An Army spokesman told reporters on Monday that an emergency committee chaired by Prime Minister Abhisit Vejjajiva was investigating the alleged plot. Thai newspapers Tuesday reprinted an organizational chart that links protest leaders, opposition lawmakers, social activists, and media outlets. Mr. Abhisit was quoted as saying that “further action must be taken.”
Red-shirt protesters have ridiculed the claims and threatened to sue for defamation. “For now, we only want the dissolution of parliament,” says Jaran Ditapichai, one of the leaders. He said similar slurs had failed to stop the protest movement, now into its seventh week of nonstop rallies in the capital.
King weighs in
The accusation came on the same day that King Bhumibol Adulyadej made his first public speech in four months. A constitutional monarch, King Bhumibol has limited formal powers but retains great moral authority. Some Thais have called on him to adjudicate the current crisis, as he did after bloodshed in May 1992.
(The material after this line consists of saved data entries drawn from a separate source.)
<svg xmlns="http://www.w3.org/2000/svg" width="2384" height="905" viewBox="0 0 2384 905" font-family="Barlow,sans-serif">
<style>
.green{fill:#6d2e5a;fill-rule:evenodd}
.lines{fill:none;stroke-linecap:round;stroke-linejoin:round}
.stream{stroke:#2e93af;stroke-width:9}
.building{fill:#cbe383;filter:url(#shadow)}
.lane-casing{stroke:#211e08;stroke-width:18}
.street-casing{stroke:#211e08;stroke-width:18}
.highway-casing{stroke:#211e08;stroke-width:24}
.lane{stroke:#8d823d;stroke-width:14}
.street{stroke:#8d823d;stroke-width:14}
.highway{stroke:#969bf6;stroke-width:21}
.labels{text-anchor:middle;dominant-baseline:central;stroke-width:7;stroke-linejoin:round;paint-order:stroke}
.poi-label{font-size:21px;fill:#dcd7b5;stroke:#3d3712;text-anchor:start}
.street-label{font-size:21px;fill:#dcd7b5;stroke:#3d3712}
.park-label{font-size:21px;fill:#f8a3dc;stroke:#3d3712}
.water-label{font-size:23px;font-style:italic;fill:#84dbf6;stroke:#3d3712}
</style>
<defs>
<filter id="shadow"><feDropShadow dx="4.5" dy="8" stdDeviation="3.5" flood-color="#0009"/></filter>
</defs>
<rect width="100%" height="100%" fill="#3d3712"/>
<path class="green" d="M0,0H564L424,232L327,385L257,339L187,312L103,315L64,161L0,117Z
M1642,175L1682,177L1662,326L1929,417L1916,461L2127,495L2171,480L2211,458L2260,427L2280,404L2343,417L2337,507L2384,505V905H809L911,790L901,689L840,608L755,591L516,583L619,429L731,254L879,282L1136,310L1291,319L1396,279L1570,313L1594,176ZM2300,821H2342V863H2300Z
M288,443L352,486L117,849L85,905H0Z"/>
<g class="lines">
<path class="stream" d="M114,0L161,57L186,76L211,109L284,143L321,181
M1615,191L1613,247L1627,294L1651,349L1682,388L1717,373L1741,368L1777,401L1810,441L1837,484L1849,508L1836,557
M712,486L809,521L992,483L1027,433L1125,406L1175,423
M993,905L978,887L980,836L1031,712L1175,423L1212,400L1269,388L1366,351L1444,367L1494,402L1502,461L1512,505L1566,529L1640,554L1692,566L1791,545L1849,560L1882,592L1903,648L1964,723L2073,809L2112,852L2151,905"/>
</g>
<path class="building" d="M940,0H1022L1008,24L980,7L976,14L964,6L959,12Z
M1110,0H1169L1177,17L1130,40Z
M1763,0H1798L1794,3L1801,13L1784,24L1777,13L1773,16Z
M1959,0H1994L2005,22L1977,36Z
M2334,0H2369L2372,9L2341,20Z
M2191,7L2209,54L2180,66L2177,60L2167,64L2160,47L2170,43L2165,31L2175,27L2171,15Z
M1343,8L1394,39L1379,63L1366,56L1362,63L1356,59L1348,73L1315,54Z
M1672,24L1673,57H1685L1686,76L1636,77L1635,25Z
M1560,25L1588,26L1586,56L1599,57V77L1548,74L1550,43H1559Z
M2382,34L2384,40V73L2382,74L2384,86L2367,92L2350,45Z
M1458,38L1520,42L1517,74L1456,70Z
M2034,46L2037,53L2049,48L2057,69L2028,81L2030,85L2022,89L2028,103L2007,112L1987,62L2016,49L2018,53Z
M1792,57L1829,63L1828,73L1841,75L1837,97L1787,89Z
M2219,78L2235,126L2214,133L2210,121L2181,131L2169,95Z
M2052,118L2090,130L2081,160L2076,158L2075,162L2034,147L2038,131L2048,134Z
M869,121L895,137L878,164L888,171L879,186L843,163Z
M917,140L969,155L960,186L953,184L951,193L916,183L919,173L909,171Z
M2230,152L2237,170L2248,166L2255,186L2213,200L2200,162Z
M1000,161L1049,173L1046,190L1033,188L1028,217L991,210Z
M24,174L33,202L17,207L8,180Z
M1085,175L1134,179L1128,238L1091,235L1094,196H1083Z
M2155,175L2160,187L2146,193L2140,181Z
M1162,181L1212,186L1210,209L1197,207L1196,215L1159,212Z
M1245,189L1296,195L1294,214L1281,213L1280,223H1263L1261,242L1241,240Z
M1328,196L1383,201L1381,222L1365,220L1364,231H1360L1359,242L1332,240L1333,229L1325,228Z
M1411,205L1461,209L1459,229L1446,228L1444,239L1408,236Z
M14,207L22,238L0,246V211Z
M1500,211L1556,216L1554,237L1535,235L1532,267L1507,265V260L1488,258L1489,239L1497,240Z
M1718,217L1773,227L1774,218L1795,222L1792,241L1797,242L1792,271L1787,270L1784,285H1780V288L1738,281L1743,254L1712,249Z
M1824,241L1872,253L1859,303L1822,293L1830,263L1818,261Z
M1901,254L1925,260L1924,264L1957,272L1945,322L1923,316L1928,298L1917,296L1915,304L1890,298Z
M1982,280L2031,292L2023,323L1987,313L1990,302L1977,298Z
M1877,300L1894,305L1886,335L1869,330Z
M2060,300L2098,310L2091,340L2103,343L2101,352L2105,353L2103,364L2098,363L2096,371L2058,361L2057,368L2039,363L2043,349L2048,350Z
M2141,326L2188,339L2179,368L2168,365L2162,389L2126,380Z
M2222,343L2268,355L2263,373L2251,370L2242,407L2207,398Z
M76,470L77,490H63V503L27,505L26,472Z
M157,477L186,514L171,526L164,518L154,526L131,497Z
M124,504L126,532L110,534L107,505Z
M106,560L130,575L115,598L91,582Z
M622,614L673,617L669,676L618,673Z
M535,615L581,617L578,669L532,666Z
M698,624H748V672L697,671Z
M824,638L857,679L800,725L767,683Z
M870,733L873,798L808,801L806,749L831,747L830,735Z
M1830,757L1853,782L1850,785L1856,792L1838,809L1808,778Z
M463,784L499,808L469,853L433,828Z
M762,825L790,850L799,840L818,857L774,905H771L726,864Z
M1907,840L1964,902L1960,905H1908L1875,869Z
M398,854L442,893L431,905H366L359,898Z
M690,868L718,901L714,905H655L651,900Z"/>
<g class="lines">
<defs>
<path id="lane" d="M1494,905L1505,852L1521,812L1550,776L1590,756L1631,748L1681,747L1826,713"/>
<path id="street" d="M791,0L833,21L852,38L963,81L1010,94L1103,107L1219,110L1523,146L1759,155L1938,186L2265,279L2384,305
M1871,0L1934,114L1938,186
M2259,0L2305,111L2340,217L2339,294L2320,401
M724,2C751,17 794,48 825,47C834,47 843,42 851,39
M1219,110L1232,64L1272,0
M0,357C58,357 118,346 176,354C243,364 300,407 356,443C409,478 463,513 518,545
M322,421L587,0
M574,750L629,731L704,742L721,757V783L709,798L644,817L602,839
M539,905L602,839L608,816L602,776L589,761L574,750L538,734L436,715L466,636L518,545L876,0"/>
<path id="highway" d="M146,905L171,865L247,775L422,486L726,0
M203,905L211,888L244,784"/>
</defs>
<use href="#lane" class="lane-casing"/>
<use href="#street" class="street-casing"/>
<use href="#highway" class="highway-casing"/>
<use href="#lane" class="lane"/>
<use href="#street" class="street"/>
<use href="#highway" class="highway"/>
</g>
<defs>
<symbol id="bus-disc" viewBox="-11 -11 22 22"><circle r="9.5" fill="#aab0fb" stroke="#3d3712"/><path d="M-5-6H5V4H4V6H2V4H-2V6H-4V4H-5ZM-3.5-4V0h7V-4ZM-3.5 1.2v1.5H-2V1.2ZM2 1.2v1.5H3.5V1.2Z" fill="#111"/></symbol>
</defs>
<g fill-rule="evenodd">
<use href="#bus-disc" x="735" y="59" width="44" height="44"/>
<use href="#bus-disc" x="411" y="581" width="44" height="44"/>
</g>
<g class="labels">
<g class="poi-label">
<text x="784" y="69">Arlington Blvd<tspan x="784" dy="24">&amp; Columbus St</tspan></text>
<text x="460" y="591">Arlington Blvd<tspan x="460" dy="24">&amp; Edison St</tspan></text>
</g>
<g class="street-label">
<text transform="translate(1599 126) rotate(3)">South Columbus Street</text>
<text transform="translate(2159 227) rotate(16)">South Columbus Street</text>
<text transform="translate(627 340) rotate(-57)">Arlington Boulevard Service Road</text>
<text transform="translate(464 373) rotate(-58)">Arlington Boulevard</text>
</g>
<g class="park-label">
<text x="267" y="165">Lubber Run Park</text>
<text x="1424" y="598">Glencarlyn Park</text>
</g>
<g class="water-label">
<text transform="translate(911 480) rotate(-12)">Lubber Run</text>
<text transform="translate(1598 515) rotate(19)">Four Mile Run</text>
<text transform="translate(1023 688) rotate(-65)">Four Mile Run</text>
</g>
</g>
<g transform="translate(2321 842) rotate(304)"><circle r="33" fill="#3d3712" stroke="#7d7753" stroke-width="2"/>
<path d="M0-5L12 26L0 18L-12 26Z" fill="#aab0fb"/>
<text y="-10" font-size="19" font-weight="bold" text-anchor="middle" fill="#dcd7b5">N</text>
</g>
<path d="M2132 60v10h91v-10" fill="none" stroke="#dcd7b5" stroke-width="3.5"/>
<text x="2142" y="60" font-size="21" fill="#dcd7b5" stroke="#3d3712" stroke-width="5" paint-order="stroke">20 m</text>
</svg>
In his televised speech, the king told a group of newly appointed judges to do their job honestly, sustain order, and set an example for the public. He made no reference to the protests that have paralyzed parts of the capital and spread to the populous north. Some commentators parsed his words as a call for stability and even as a rebuke to cautious security chiefs.
Echoes of 1976 crackdown
Among older Thais, such allegations stir uneasy memories of October 1976, when security forces, backed by a royalist militia, massacred leftist student protesters accused of similar offenses. It is still illegal to criticize the royal family, and several activists have been jailed in recent years, drawing criticism from human rights groups. Analysts say the current protests are much broader and less ideological, making it hard to draw a direct comparison.
Despite their leaders’ public denials, some protesters are privately critical of the monarchy and accuse the royal family of interfering in politics.
“We love our king,” says Taveesak Apichainimitdee, a shop owner, at an anti-red rally over the weekend. Asked if the red shirts also loved the king, he replies, “only some of them.”